Ce 20 juin 2022, la cour et les couloirs du palais polyvalent des sports de Yaoundé bruissent de pas lourds de personnalités et de la bruyance des groupes familiaux. Ce jour se tient l’Assemblée générale de l’Ordre des Avocats au Barreau du Cameroun. Point d’orgue à l’ordre du jour: l’élection du nouveau Conseil de l’Ordre dont sera issu le bâtonnier. En course, une dizaine de candidats. Dans la cour, de nombreuses accolades entre avocats esquissent un tableau idyllique: celui d’une corporation à l’union enviée. Me Jean De Dieu Momo, le ministre délégué auprès du ministère de la Justice, s’offre un bain de foule auprès de ses confrères, assurant qu’il n’est là que dans le cadre de la confraternité. Très vite, derrière cette façade clinquante et ripolinée, des scènes de hurlements et d’insultes s’enchaînent. De temps à autre, étayés par de nombreux documents, des témoignages vertigineux déferlent.
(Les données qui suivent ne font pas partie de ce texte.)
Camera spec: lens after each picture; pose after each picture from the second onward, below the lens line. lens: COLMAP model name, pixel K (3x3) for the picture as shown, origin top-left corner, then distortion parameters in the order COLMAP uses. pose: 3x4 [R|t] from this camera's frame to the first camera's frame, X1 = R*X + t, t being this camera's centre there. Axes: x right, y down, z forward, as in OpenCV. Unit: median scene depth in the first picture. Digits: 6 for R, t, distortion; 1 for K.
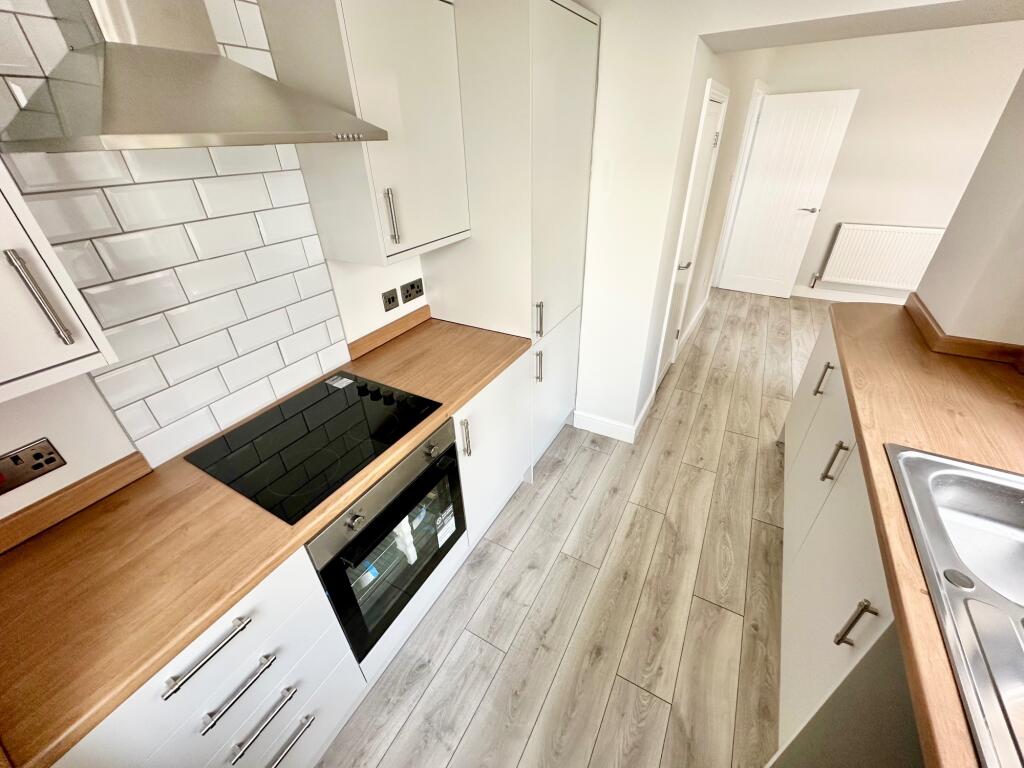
lens RADIAL K [[406.3, 0, 510.1], [0, 406.3, 379.9], [0, 0, 1]] dist [-0.000518, 0.000241]
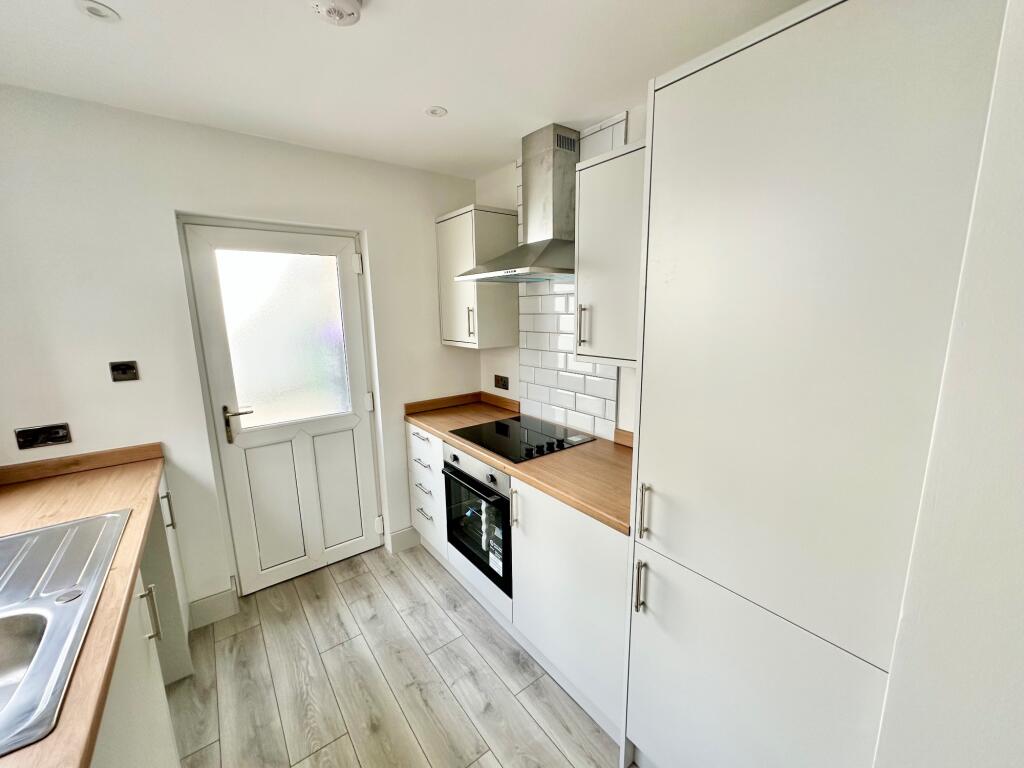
lens RADIAL K [[410.0, 0, 517.2], [0, 410.0, 385.9], [0, 0, 1]] dist [-0.000353, 0.000005]
pose [[-0.381359, 0.208312, -0.900650, 0.804853], [-0.452773, 0.807327, 0.378443, -0.539629], [0.805954, 0.552114, -0.213564, 1.024717]]
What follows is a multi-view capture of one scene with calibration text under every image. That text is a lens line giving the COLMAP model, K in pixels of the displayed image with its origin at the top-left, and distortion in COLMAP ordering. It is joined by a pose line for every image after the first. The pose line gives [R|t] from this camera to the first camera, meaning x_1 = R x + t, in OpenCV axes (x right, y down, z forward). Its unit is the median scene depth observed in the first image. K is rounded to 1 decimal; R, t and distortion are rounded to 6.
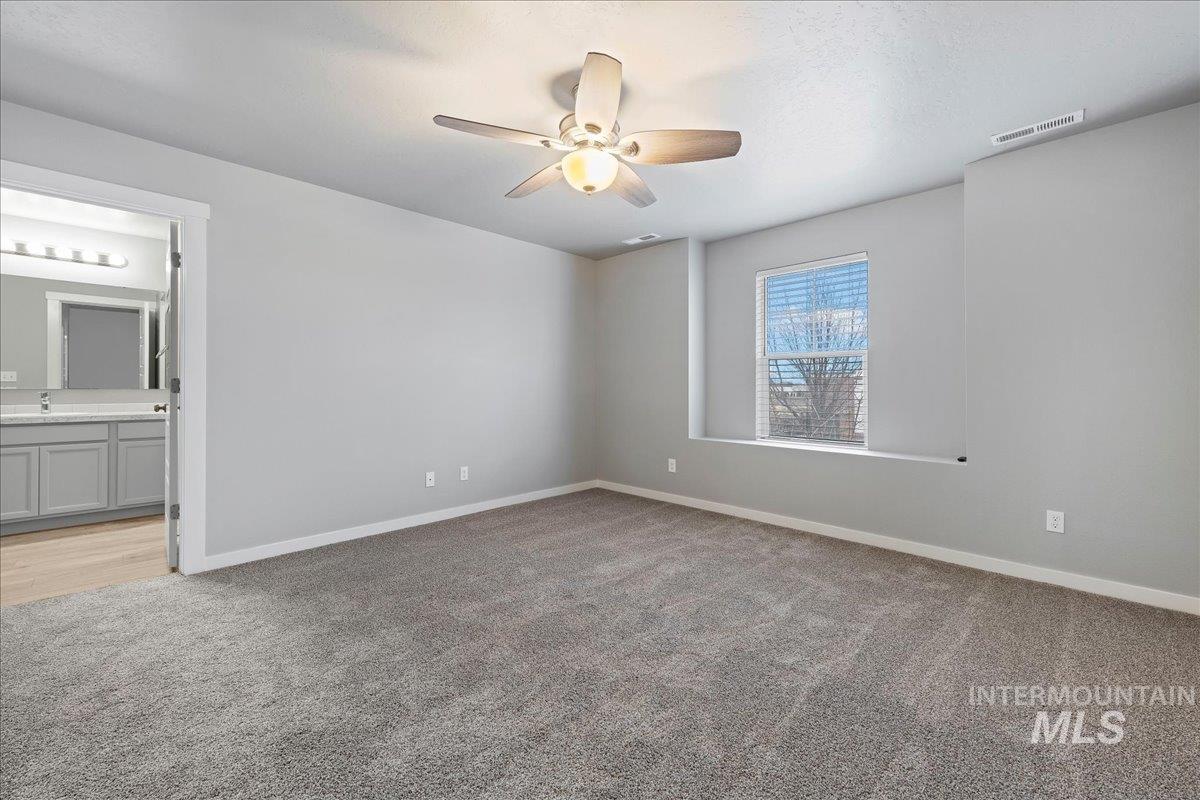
lens RADIAL K [[473.4, 0, 600.6], [0, 473.4, 385.2], [0, 0, 1]] dist [0.001639, 0.000161]
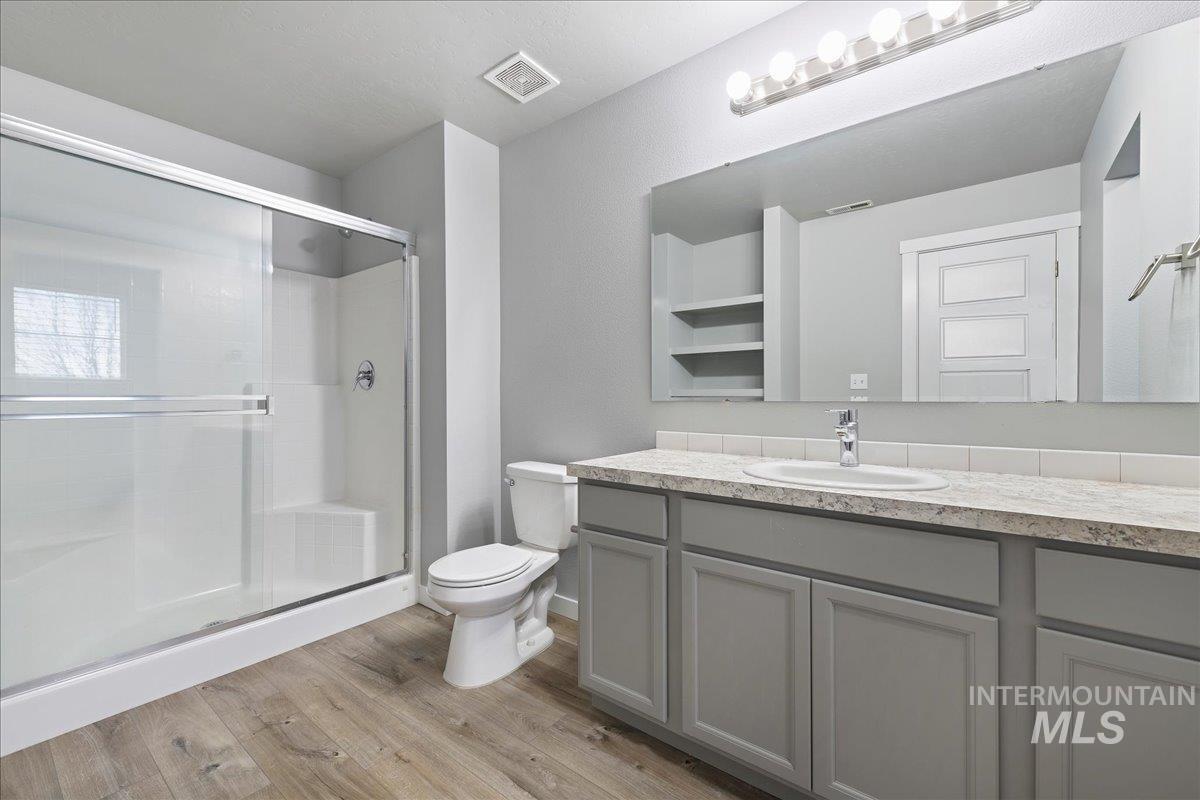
lens RADIAL K [[497.0, 0, 603.9], [0, 497.0, 398.8], [0, 0, 1]] dist [-0.000056, -0.000208]
pose [[0.110470, -0.001579, -0.993878, -0.799769], [0.006046, 0.999981, -0.000917, 0.005139], [0.993861, -0.005907, 0.110477, 0.763805]]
Revendiquant une érudition sophistiquée du code électoral en vigueur, certains dénoncent des procédures suffocantes et l’inaction des superviseurs du scrutin. D’autres mélangent coups de fils, chantage au licenciement et à la radiation de la corporation. Devant des journalistes, les caprices les plus enfantins se déploient pour dévoiler des récits qui ont souvent été tus. Les phrases ne manquent pas de patauger dans des marronniers usés à toutes les sauces dans les actualités. Par exemple, on entend dire: « C’est Tchoungang qui, comme toujours, a envoyé ses gens… » «Je suis passé par l’école de Yondo Black…» «Racaille»… «Irresponsables»… « On sait chez qui vous mangez!« … Contre tout discours raisonné, des rebonds de phrases incandescentes. Certains avocats n’ont pas les mots pour exprimer ce qu’ils ressentent. D’autres savent juste parler en mettant le feu dans l’air.
À l’intérieur
Du haut d’une tribune du palais des sports, «Le vieux» (comme on l’appelle ici, en référence à sa longue expérience dans le métier d’avocat) dit que le système électoral et de validation des candidatures «est tellement kafkaïen». Pêle-mêle, l’homme regrette «le mauvais niveau général des jeunes avocats» et des «entorses très graves à la déontologie». Harassé, il quitte les lieux avant d’être retenu, in extremis, au perron oriental du palais des sports. Rapidement, on découvre un climat que des observateurs décrivent comme très violent. Présent dans la salle, Me Eta Bessong. L’ancien bâtonnier (2008-2012) pique une vive colère. Il soupçonne des avocats francophones de manœuvrer pour élire un avocat francophone au poste de bâtonnier. Le ton monte. Me Kless Yves Patrick Kouanou, le président de l’Assemblée générale de l’Ordre, superviseur de l’élection du bâtonnier prend la parole pour annoncer la suspension des travaux. Le processus électoral est annulé avant le vote et la proclamation des résultats. Les travaux de l’Assemblée générale sont suspendus vers 10 heures avant de reprendre aux alentours de 13 heures. Entre temps, après des désistements et des alliances, seuls 5 candidats restent en course. Il s’agit de Me Atangana Bikouna, Me Duga Titanji, Me Ebah Ntoko, Me Mbah et Me Memong.